Là où Kasdan était en revanche attendu au tournant, c’était lors de l’irruption brutale et traumatisante du fantastique et de l’horreur. Et c’est là également qu’il révèle une véritable compréhension de l’œuvre de l’écrivain. Poussant à son paroxysme le délire et le second degré, il fonce tête baissée dans la thématique de la merde chère à Stephen King par le biais d’une scène choc se déroulant au dessus d’une cuvette de WC. Drôle et éprouvante, cette scène incroyable s’étire, se dilate, et réussit à réellement s’imposer comme l’une des meilleures tirées de l’œuvre entière de l’écrivain.

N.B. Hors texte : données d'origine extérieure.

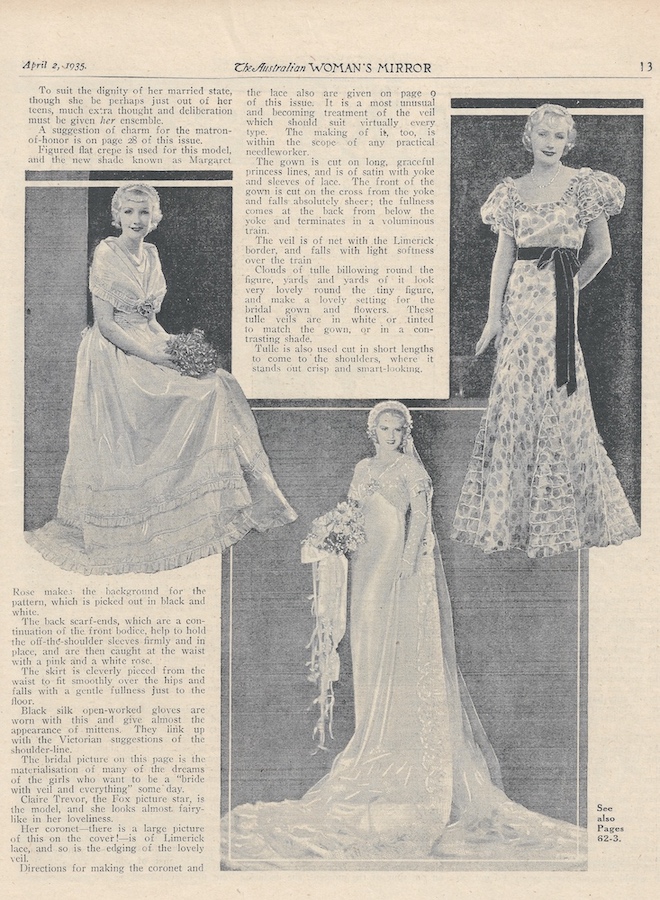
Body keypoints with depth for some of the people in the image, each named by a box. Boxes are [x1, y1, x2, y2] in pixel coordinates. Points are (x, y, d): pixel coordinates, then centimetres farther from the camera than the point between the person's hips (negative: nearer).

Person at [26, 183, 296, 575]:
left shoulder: (151, 253, 10)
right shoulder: (107, 254, -12)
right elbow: (105, 323, -15)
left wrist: (168, 345, 2)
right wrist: (148, 354, -20)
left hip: (148, 349, 7)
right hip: (114, 356, -7)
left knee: (215, 385, -7)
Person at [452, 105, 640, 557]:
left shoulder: (583, 185, 3)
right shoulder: (512, 191, 12)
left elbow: (601, 250, 5)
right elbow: (503, 255, 8)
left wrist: (568, 289, 8)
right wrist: (494, 315, 2)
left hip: (559, 300, -3)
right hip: (519, 301, 3)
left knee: (556, 400, -2)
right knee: (515, 401, 3)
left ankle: (557, 516, 10)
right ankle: (512, 510, 14)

La suite est plus classique, mais parvient tout de même à dérouler les uns après les autres les thèmes de King, les approfondissant par un second degré parfois extrême (la caricature des militaires), une naïveté discutable (le personnage de Duditt), et une inventivité amusante (la destruction du vaisseau extra-terrestre à-la-Coppola). Et même ces scènes et ces idées, bien que parfois limites parce que trop naïves, témoignent bien de l’intention courageuse du cinéaste d’aborder de front une œuvre à ce point stéréotypée que seule une attitude similaire peut aujourd’hui transcender. En fonçant n’importe comment, de façon parfois brouillonne, en mettant le nez là où ça sent mauvais, en grattant les parties les plus obscures d’un cerveau malade, Kasdan a bien compris que la seule manière d’adapter de façon originale un livre de King est aujourd’hui de mettre à jour les obsessions les plus radicales de l’écrivain. Bien que pas forcément à l’aise dans certaines scènes (on pense notamment au ratage relatif de celles de fin, où à cette scène qui a la malchance de venir après une similaire des Deux Tours, dans laquelle un montage alterné sur un même personnage figure une schizophrénie active), Kasdan révèle ainsi une aptitude qu’on ne lui connaissait plus, et on se prend à rêver d’une hypothétique renaissance par laquelle le cinéaste, encouragé par cette réussite, retrouverait sa grâce d’antan.